You can still buy the last Bertone V-12 special—and make more
We’ll just never run out of one-offs—or ultra-limited special editions that may take years to design and produce and yet still end up on the used market surprisingly shortly after wowing the show crowds. Collectors want these cars, and there are plenty of small companies who can satisfy that demand, using a combination of modern and traditional coachbuilding technologies.
A few years ago, Aston Martin CEO Andy Palmer told us that the company has two one-off build slots per year with a starting price of two million pounds and the option of total confidentiality. (I’m also aware of a few one-offs by other companies that we haven’t seen yet, and when it comes to small series specials, the list of bespoke creations becomes even longer.)
Remember Dutch collector Paul V.J. Koot, who intended to produce 75 aluminum-bodied Zagato Hyenas based on Lancia Integrale Evo IIs, only to find that Lancia parent company Fiat hated his idea, and forced him to end the venture after 24 cars? It was a similar story with Michael Stoschek’s New Stratos by Pininfarina for almost a decade, until MAT figured out how to turn that into a limited production model without the blessing of Ferrari.
But the story of Bertone’s final car before the bankruptcy, the V-12 Aston Martin four-seater you can now have, is somewhat different.
Apparently, collector and rally enthusiast Barry Weir became a Bertone customer after realizing that his Aston Martin DB7 was short on headroom, thus commissioning the Italian studio to completely redesign its interior. Then, in 2004, Bertone presented its homage to the 1961 DB4 GT Jet, the Vanquish-based Aston Martin Jet 2. Barry Weir was interested in purchasing that car, but was told that it was Lilli Bertone’s personal ride.
Fast forward to 2012, and Mr. Weir got a call from Italy, with Bertone wondering whether he still wanted an Aston-based 2+2 shooting brake. Following a positive response, Bertone sent its design proposal to Aston Martin, who were supportive once design chief Marek Reichman was assured Bertone would use its facelifted grille design. The donor Rapide went to Turin in December 2012, and by January, a full size clay model was ready. The Aston Martin Jet 2+2 by Bertone debuted at the Geneva Motor Show in March of 2013, making Barry Weir a very happy man indeed.
A 6.0-liter V-12 in the nose of a four-seater with a beige interior and plenty of lacquered wood. Other modifications include the rear hatch, full-length tinted glass power roof, and a sliding rear floor. Not a bad spec list for a luxury shooting brake, which now has 10,000 original miles.

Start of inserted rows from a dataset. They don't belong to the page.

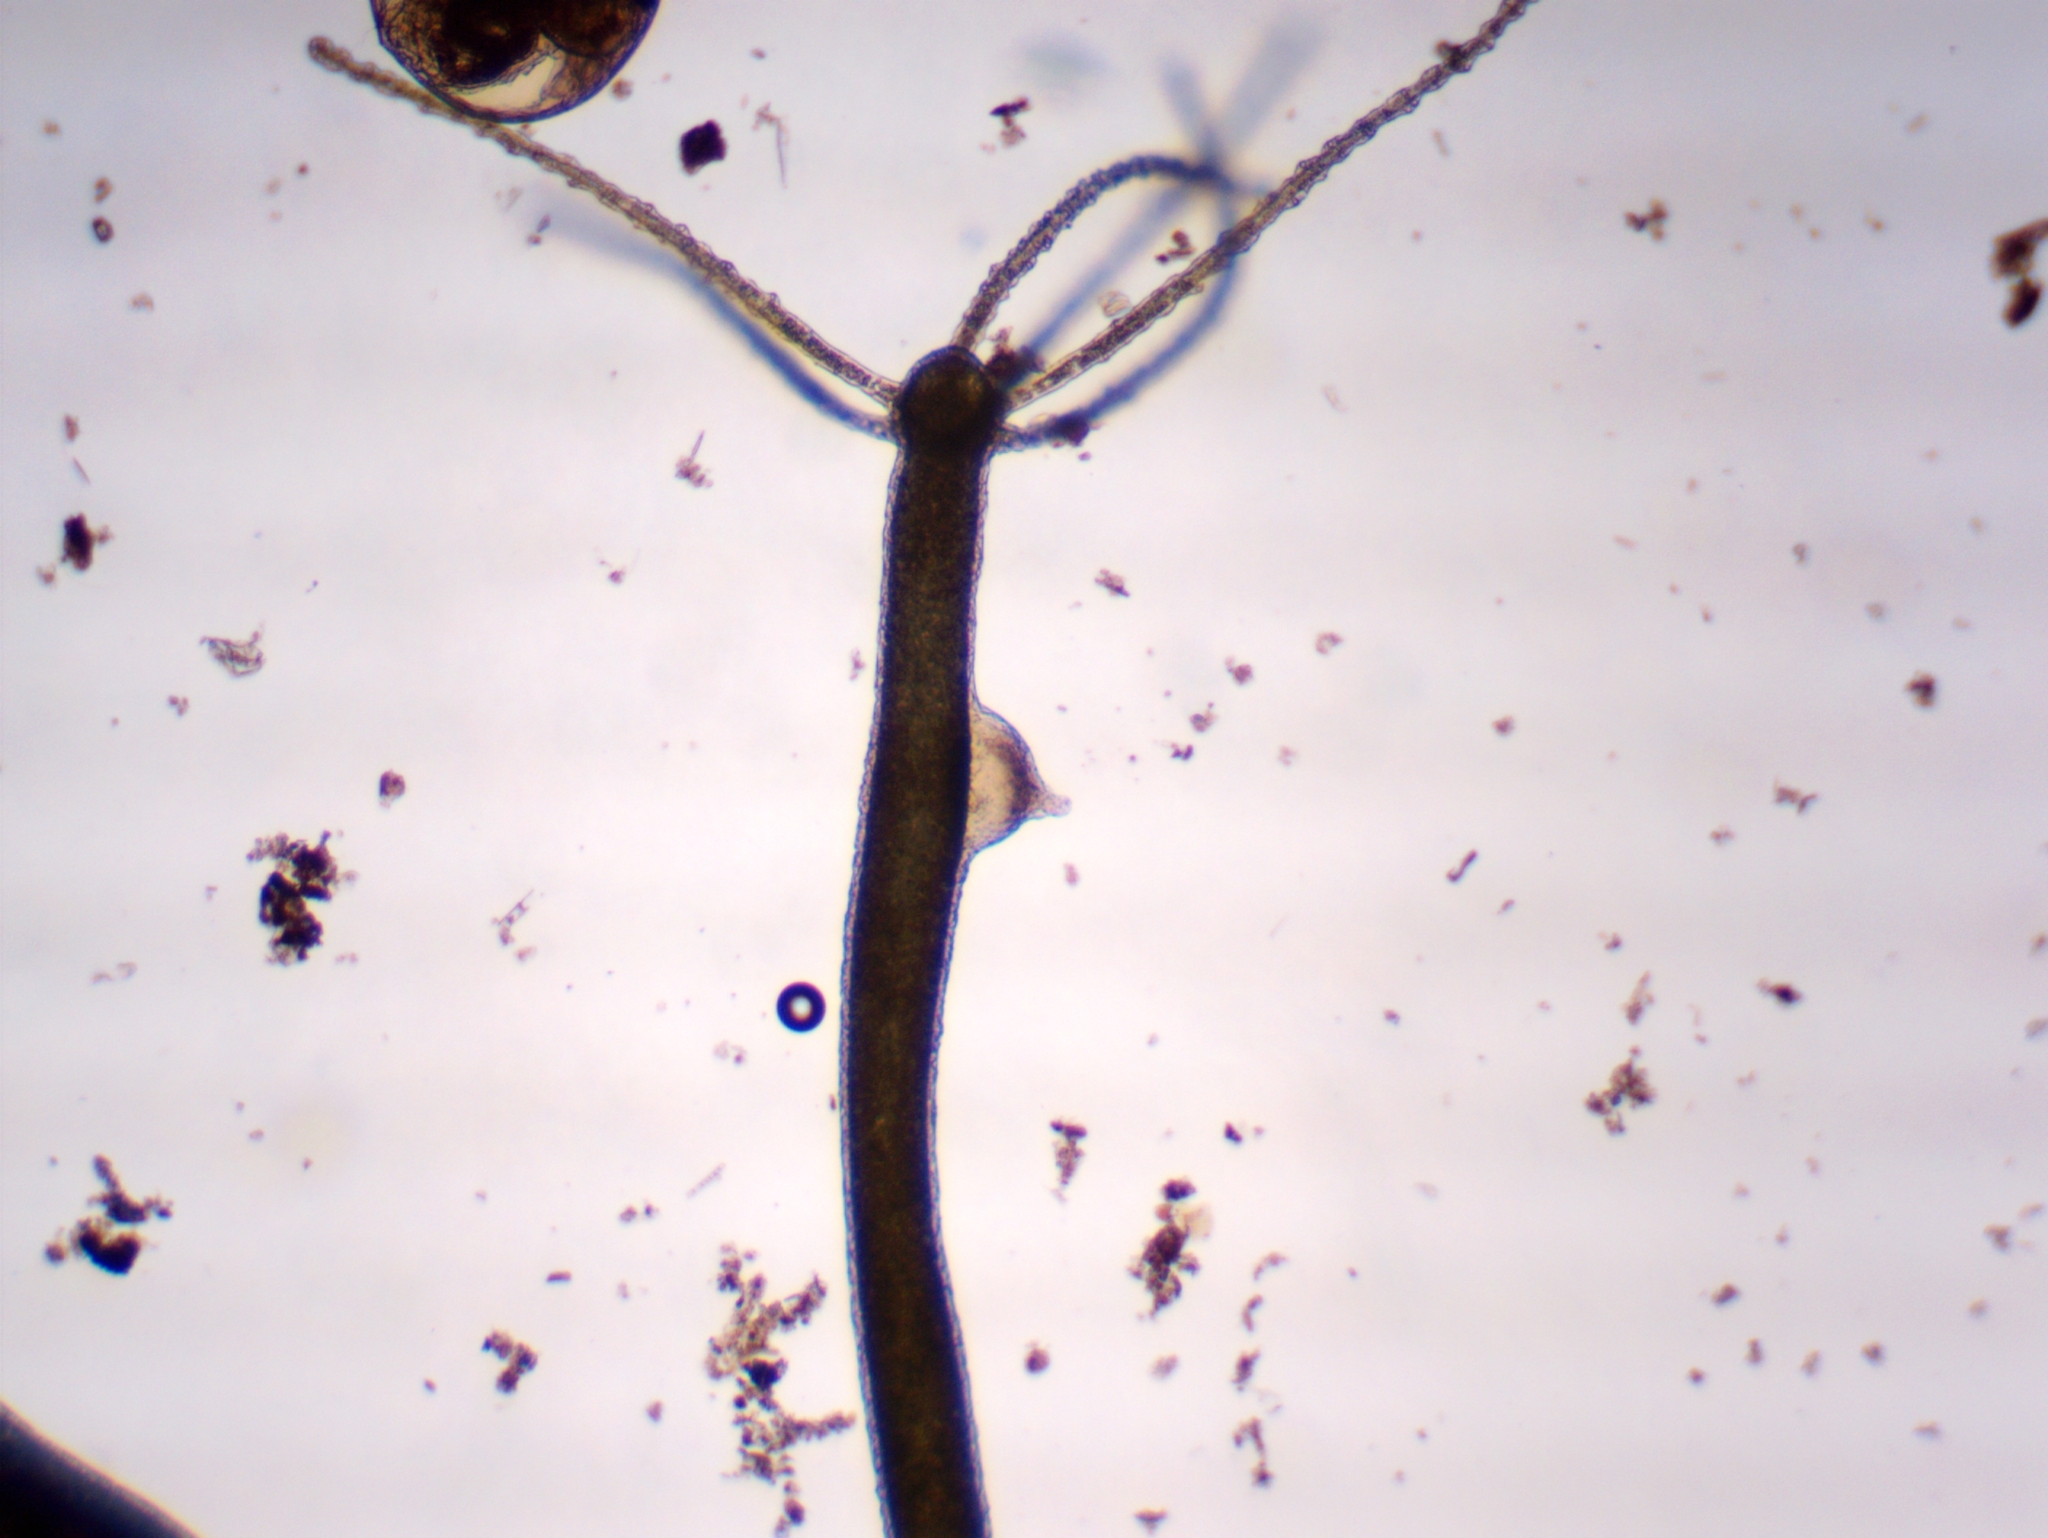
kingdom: Animalia
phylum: Cnidaria
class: Hydrozoa
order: Anthoathecata
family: Hydridae
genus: Hydra
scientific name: Hydra viridissima
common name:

Following Bertone’s demise, Vendor Classicmobilia is also offering the full-size clay model, along with the custom tooling that allows the Jet 2+2’s future owner to continue small-series production. Apparently, Mr. Weir bought those after Bertone’s assets landed at an Italian warehouse, as he recounts:
“When the car was built, Bertone were keen to build 10 cars and then Aston Martin wanted to put a version into full production. Unfortunately, Bertone went bust and it never happened. It meant, however, that mine became a unique example of an Aston Martin, an entirely new production car which consisted of just one vehicle. Now [that] we have the moulds, the clay model, the Jet 2 number plate and the finished car, I’m minded to sell the complete package and the buyer can choose what they wish to do with it. They could reproduce the car with the moulds and model or, alternatively, have it as a one-off production car which is registered as Aston Martin Jet 2; which is a new model.”
This is the complete production package, priced somewhere in the region of a brand new one-off by Aston Martin’s Q division. However, what the Q team can’t give you is the last registered Bertone design.